=== Work instruction ===
Print the passage on building energy waste exactly as it appears, starting at "Energy efficiency has" and ending at "effect this year.".

=== Source passage ===
★ ★ ★
Energy efficiency has moved from a sustainability talking point to a quantified operational failure. Dave Regnery, chief executive of Trane Technologies, told Barron's in a June 2026 podcast that most buildings waste about 30% of the energy they pay for, a figure he has separately attributed to hundreds of thousands of energy audits conducted across Trane's global building portfolio. For facilities management leaders in Ireland, that figure is no longer an abstract industry statistic. It now sits directly inside binding regulatory obligations that took effect this year.
The waste Regnery describes is structural, not incidental. Heating and cooling account for roughly 40% of all energy a building consumes, making HVAC the single largest lever FM teams control. Trane's growth strategy, built on service technicians and account managers who identify inefficiencies across 14 building verticals, is itself evidence that the waste is both measurable and recoverable once a building's actual energy performance is properly audited rather than assumed.
★ ★ ★
=== Information given ===

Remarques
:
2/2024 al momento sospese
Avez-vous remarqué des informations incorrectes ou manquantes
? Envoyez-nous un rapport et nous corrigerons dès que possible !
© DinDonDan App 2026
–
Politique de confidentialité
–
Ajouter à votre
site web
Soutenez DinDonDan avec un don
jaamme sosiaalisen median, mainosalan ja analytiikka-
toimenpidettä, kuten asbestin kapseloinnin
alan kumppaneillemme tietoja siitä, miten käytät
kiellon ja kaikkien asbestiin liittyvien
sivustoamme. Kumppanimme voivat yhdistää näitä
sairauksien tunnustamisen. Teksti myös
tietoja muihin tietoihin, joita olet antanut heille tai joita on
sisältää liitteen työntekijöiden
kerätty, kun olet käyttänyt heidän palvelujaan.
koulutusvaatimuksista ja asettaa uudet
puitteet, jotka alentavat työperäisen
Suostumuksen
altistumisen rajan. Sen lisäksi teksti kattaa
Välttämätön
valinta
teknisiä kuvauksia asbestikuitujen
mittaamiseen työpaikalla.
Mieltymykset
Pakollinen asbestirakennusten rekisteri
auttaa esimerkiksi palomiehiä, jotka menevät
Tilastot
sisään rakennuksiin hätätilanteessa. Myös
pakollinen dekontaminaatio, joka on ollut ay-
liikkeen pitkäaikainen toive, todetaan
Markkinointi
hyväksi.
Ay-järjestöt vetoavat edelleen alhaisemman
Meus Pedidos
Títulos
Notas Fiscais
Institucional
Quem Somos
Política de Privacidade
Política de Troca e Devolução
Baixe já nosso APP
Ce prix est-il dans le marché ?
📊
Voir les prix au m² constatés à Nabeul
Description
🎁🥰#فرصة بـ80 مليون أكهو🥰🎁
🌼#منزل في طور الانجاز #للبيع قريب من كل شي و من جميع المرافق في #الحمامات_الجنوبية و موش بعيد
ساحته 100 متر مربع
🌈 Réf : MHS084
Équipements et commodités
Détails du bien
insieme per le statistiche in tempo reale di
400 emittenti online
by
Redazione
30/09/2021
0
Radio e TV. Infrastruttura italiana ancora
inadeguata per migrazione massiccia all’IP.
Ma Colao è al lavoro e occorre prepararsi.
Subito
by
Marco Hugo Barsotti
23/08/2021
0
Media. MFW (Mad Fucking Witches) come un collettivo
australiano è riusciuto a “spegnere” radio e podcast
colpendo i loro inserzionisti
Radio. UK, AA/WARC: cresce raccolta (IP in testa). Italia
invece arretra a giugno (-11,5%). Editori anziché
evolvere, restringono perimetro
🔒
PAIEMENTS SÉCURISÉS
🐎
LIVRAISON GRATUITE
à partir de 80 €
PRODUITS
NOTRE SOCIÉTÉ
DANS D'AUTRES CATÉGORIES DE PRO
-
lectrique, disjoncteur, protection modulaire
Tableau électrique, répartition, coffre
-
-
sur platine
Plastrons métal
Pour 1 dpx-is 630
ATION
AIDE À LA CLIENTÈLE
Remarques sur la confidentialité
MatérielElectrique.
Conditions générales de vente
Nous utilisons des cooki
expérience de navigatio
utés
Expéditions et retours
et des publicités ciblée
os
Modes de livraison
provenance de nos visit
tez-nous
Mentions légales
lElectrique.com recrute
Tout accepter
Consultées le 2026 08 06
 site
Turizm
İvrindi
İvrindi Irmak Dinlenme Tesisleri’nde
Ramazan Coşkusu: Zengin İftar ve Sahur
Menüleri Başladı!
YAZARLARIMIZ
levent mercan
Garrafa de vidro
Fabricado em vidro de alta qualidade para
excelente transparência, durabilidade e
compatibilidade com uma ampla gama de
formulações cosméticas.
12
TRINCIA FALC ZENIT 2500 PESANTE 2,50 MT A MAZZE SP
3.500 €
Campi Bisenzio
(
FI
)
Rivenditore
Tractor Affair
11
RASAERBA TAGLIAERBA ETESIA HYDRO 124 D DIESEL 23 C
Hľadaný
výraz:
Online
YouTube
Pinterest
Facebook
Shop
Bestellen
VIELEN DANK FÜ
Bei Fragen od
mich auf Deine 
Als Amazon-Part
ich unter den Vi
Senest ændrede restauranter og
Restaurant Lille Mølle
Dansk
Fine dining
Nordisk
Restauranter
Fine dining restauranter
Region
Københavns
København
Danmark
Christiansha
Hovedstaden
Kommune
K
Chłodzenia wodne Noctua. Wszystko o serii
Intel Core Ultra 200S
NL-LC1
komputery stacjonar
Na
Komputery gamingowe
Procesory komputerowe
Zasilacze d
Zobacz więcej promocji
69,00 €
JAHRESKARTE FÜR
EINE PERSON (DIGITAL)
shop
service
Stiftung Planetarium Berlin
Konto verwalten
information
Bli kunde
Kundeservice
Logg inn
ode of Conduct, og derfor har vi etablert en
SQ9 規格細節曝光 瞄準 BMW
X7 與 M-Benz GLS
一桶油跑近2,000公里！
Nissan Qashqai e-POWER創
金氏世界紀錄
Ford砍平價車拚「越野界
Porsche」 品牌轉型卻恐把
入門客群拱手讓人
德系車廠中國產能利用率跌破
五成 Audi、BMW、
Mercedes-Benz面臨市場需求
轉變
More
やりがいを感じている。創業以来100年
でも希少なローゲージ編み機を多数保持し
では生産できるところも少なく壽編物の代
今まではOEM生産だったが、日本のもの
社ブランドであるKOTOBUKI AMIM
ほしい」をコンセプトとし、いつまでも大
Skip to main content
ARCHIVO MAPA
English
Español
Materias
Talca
★ ★ ★
=== Result ===
Energy efficiency has moved from a sustainability talking point to a quantified operational failure. Dave Regnery, chief executive of Trane Technologies, told Barron's in a June 2026 podcast that most buildings waste about 30% of the energy they pay for, a figure he has separately attributed to hundreds of thousands of energy audits conducted across Trane's global building portfolio. For facilities management leaders in Ireland, that figure is no longer an abstract industry statistic. It now sits directly inside binding regulatory obligations that took effect this year.